__Exercise description__.
Apart from the images, every record below must be given again without alteration.

- - -

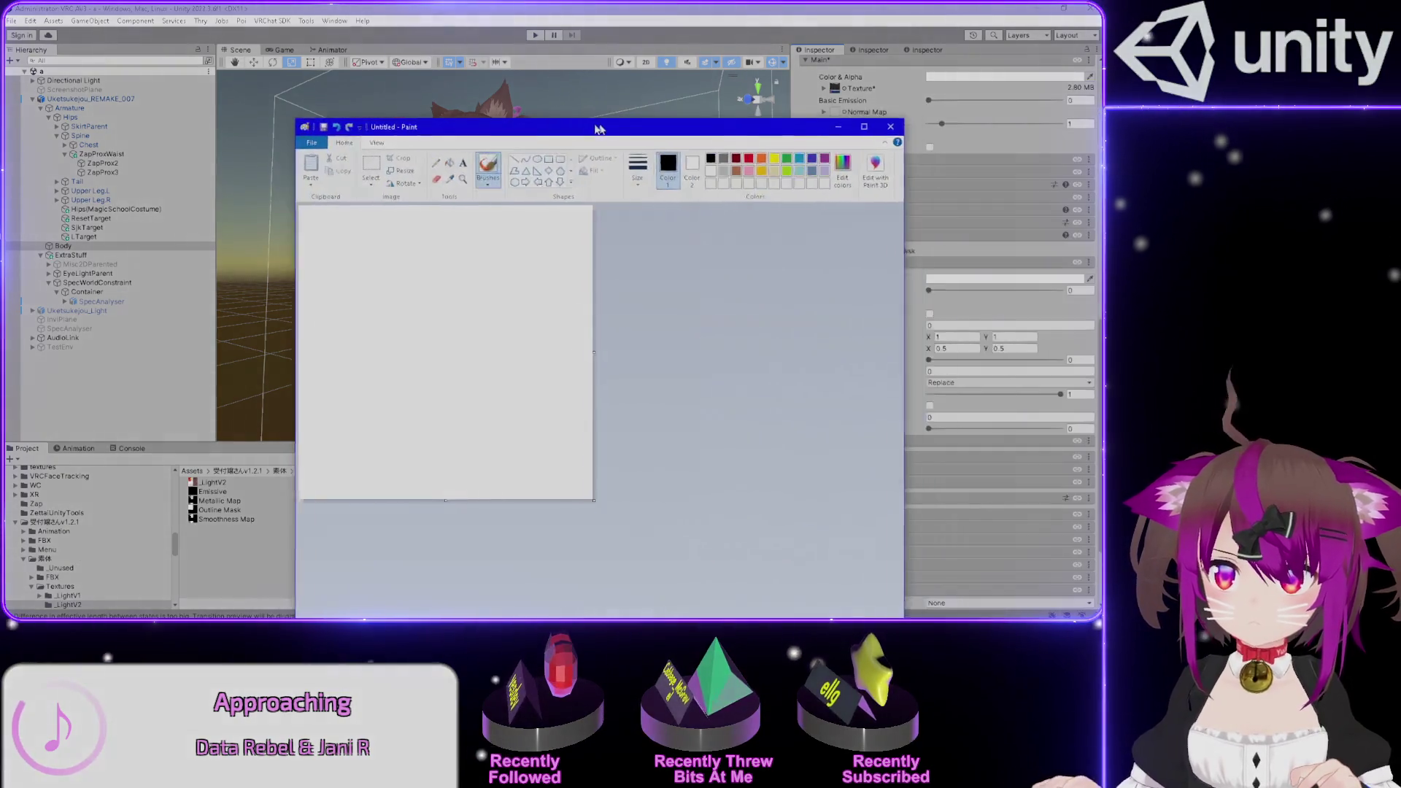
- Maximize Paint, fill the canvas black, draw a white line, and check line thickness
key(super+Up)
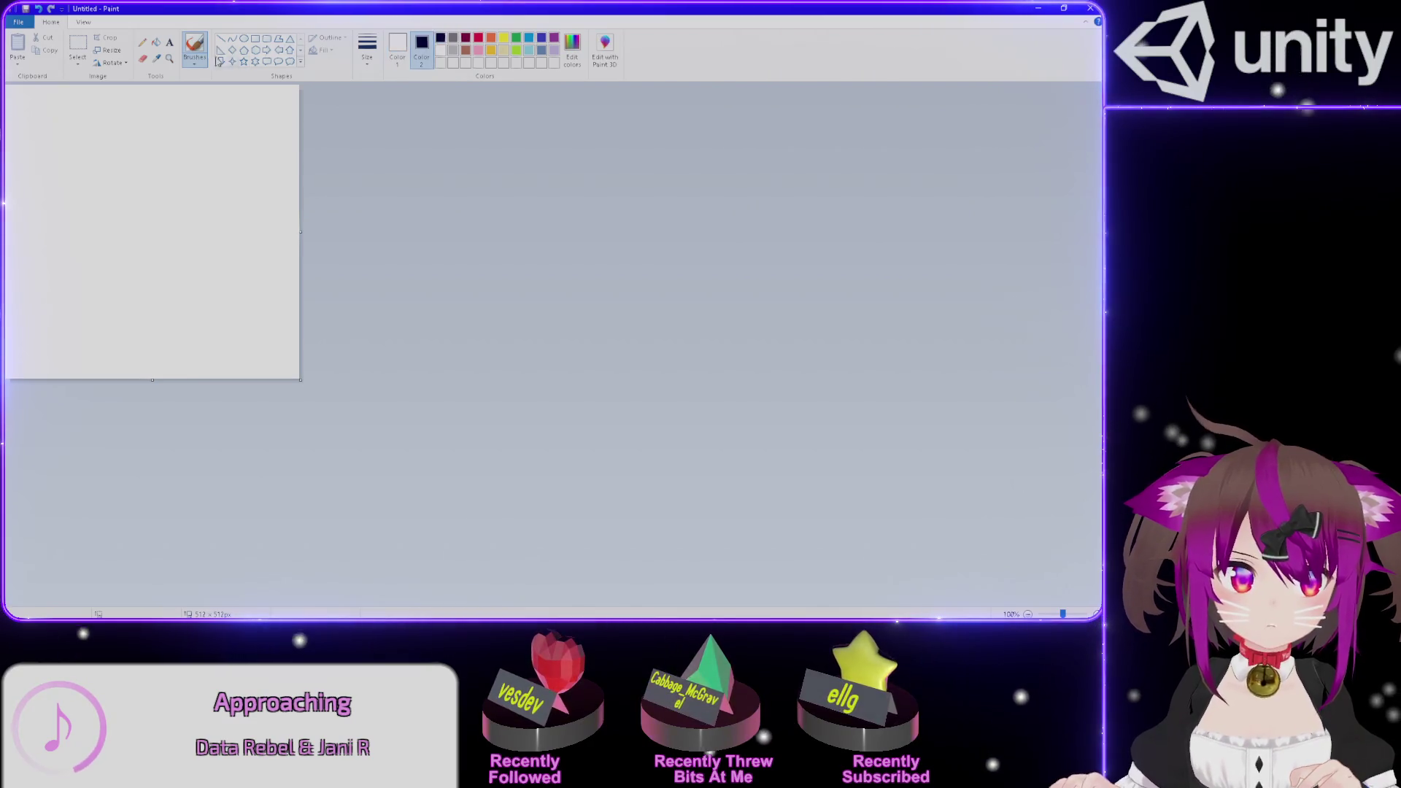
right_click(265, 125)
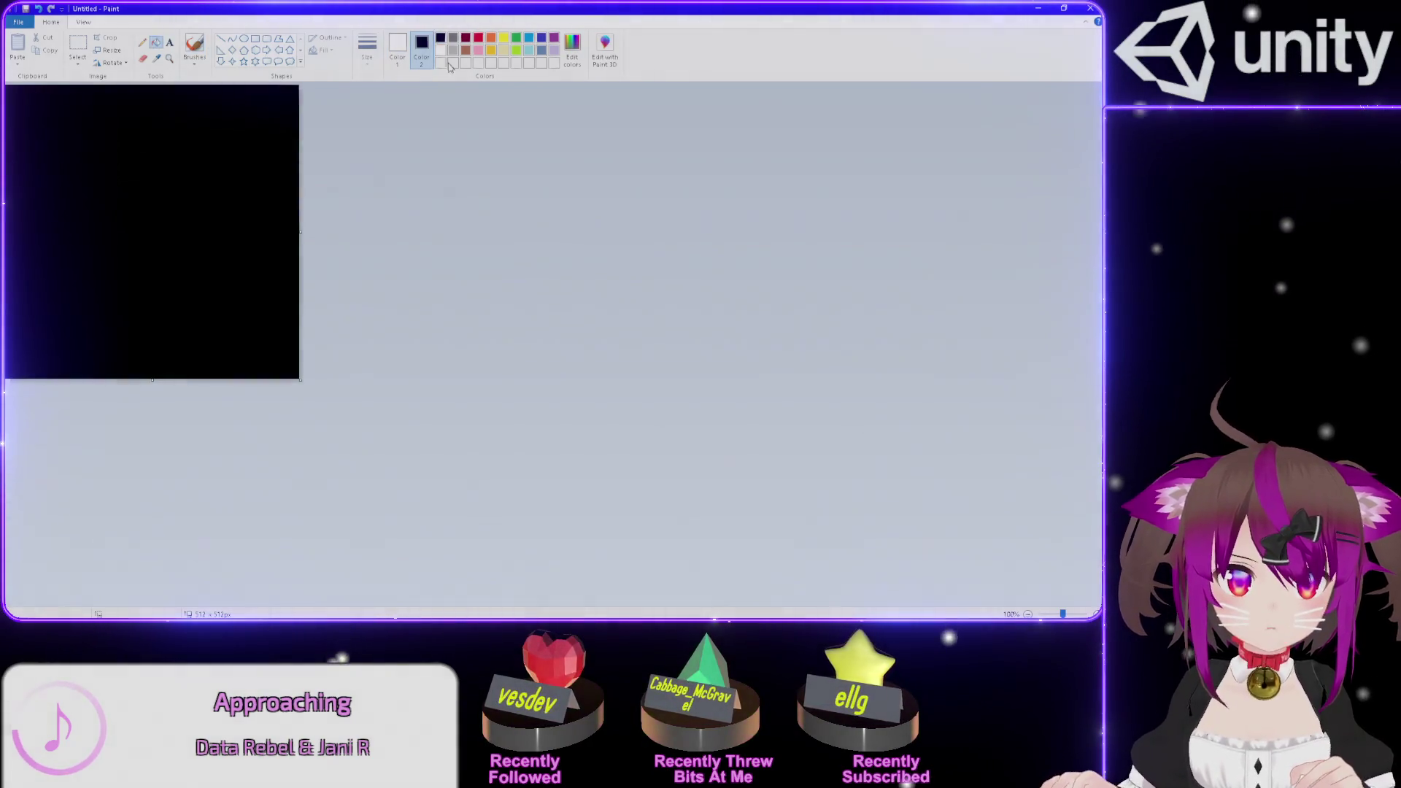
click(399, 45)
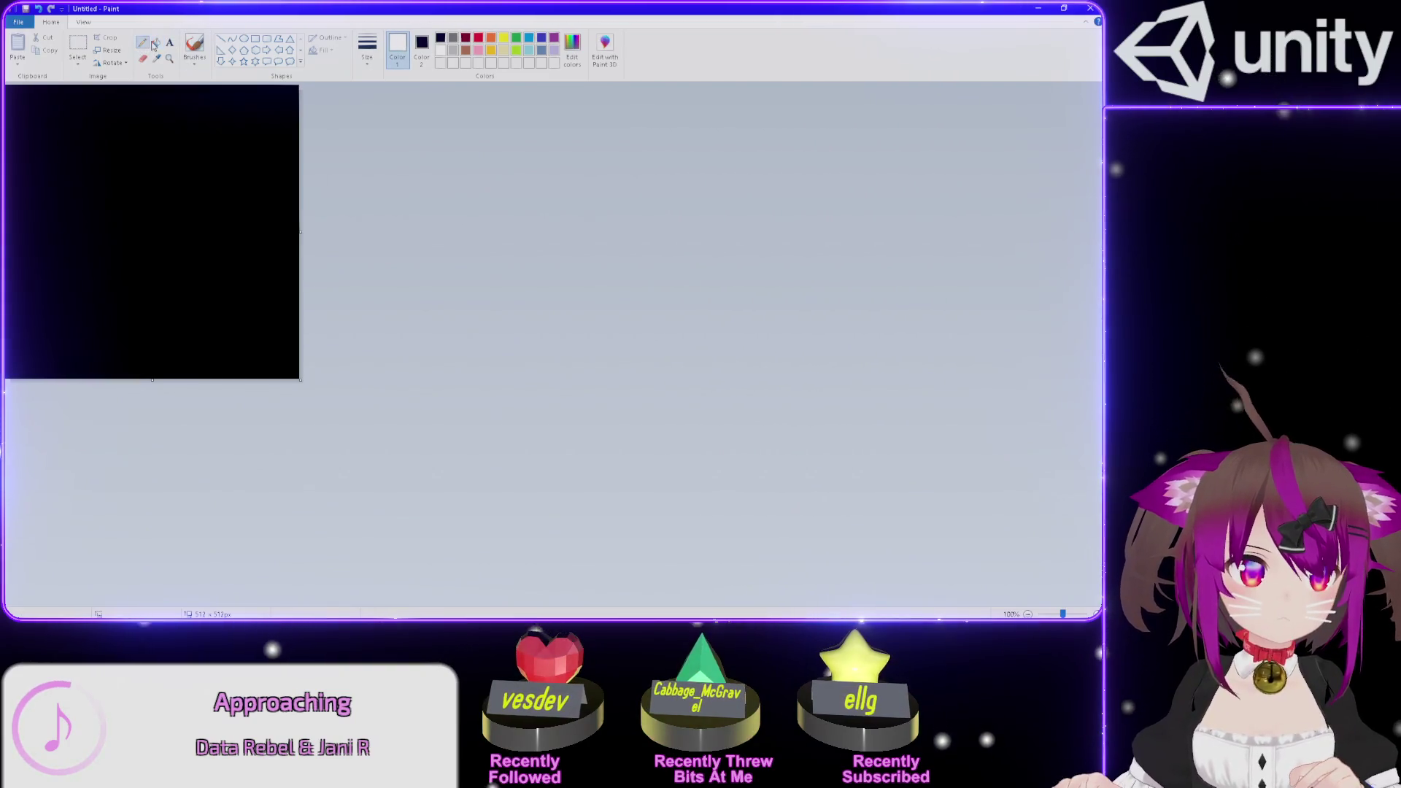
mouse_move(132, 130)
mouse_down()
mouse_move(212, 234)
mouse_move(88, 221)
mouse_up()
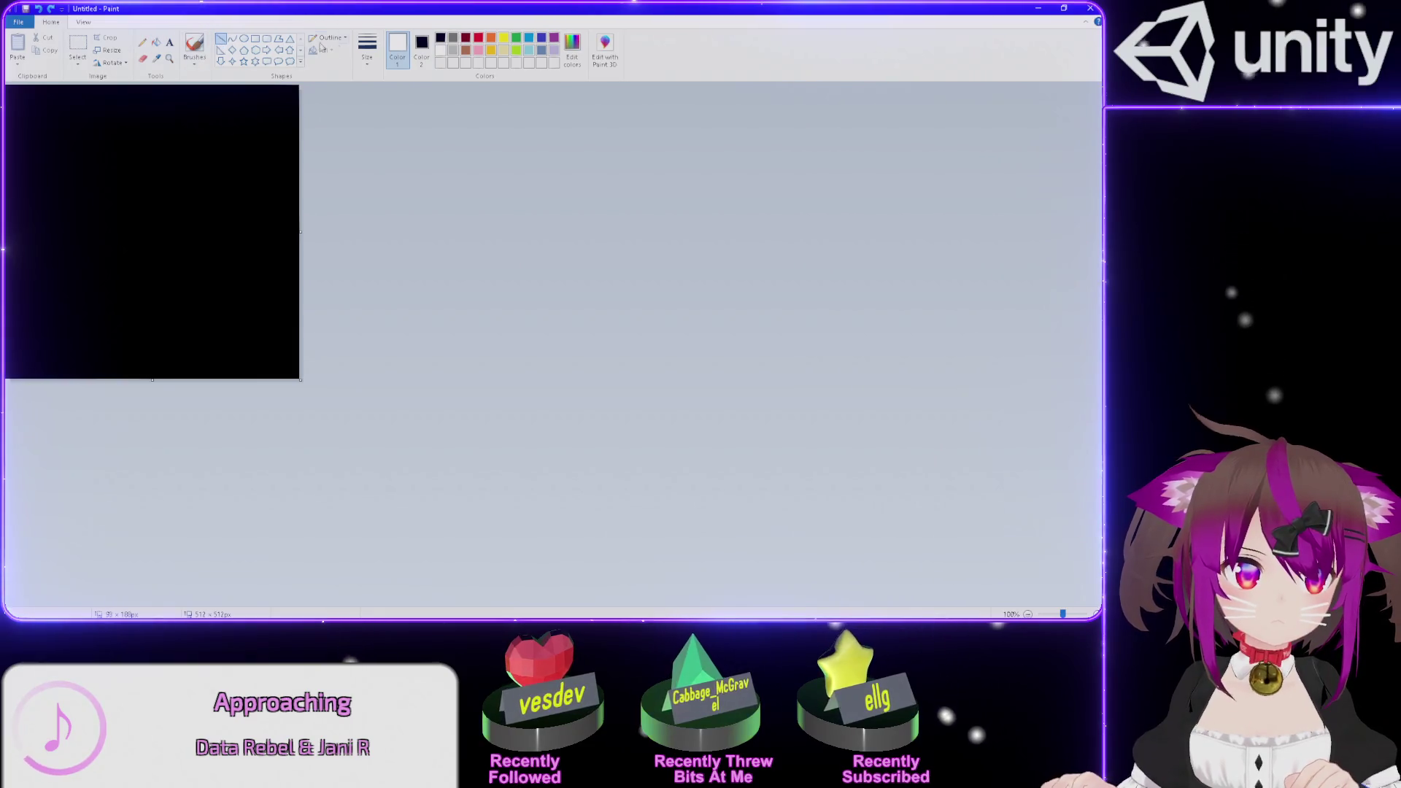
click(367, 52)
click(339, 80)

- - -

__Exercise output__.
- Maximize Paint, fill the canvas black, draw a white line, and check line thickness
key(super+Up)
right_click(265, 125)
click(399, 45)
mouse_move(132, 130)
mouse_down()
mouse_move(212, 234)
mouse_move(88, 221)
mouse_up()
click(367, 52)
click(339, 80)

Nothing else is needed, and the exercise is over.